**Exercise requirements**
Could you reproduce each of the items below word for word, line by line?

**Provided records**
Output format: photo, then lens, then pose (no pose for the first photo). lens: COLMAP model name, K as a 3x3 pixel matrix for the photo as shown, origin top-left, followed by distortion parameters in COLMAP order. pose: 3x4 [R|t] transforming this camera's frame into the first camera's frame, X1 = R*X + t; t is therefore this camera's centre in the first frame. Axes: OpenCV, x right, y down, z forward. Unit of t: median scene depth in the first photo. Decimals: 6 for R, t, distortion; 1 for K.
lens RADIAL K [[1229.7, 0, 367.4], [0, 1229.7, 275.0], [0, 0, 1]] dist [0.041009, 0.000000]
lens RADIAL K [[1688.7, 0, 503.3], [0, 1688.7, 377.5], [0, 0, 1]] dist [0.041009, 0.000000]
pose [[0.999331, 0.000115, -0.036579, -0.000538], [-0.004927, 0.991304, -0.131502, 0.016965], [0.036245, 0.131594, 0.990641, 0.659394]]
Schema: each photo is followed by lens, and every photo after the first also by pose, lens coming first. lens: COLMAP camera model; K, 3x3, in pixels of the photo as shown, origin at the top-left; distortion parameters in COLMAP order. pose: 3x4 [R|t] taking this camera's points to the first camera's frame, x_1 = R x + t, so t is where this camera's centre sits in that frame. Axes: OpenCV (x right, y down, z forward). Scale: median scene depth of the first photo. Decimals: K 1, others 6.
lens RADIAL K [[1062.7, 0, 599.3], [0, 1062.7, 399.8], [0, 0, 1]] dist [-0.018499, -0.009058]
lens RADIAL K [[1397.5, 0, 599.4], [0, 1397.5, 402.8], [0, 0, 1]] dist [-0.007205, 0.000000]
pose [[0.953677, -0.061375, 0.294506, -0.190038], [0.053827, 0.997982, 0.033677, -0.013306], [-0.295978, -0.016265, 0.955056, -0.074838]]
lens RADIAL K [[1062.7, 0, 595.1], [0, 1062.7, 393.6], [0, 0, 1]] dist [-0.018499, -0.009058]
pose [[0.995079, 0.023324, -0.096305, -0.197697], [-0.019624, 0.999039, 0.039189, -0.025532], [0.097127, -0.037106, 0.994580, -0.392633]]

**Result**
Output format: photo, then lens, then pose (no pose for the first photo). lens: COLMAP model name, K as a 3x3 pixel matrix for the photo as shown, origin top-left, followed by distortion parameters in COLMAP order. pose: 3x4 [R|t] transforming this camera's frame into the first camera's frame, X1 = R*X + t; t is therefore this camera's centre in the first frame. Axes: OpenCV, x right, y down, z forward. Unit of t: median scene depth in the first photo. Decimals: 6 for R, t, distortion; 1 for K.
lens RADIAL K [[1229.7, 0, 367.4], [0, 1229.7, 275.0], [0, 0, 1]] dist [0.041009, 0.000000]
lens RADIAL K [[1688.7, 0, 503.3], [0, 1688.7, 377.5], [0, 0, 1]] dist [0.041009, 0.000000]
pose [[0.999331, 0.000115, -0.036579, -0.000538], [-0.004927, 0.991304, -0.131502, 0.016965], [0.036245, 0.131594, 0.990641, 0.659394]]
Schema: each photo is followed by lens, and every photo after the first also by pose, lens coming first. lens: COLMAP camera model; K, 3x3, in pixels of the photo as shown, origin at the top-left; distortion parameters in COLMAP order. pose: 3x4 [R|t] taking this camera's points to the first camera's frame, x_1 = R x + t, so t is where this camera's centre sits in that frame. Axes: OpenCV (x right, y down, z forward). Scale: median scene depth of the first photo. Decimals: K 1, others 6.
lens RADIAL K [[1062.7, 0, 599.3], [0, 1062.7, 399.8], [0, 0, 1]] dist [-0.018499, -0.009058]
lens RADIAL K [[1397.5, 0, 599.4], [0, 1397.5, 402.8], [0, 0, 1]] dist [-0.007205, 0.000000]
pose [[0.953677, -0.061375, 0.294506, -0.190038], [0.053827, 0.997982, 0.033677, -0.013306], [-0.295978, -0.016265, 0.955056, -0.074838]]
lens RADIAL K [[1062.7, 0, 595.1], [0, 1062.7, 393.6], [0, 0, 1]] dist [-0.018499, -0.009058]
pose [[0.995079, 0.023324, -0.096305, -0.197697], [-0.019624, 0.999039, 0.039189, -0.025532], [0.097127, -0.037106, 0.994580, -0.392633]]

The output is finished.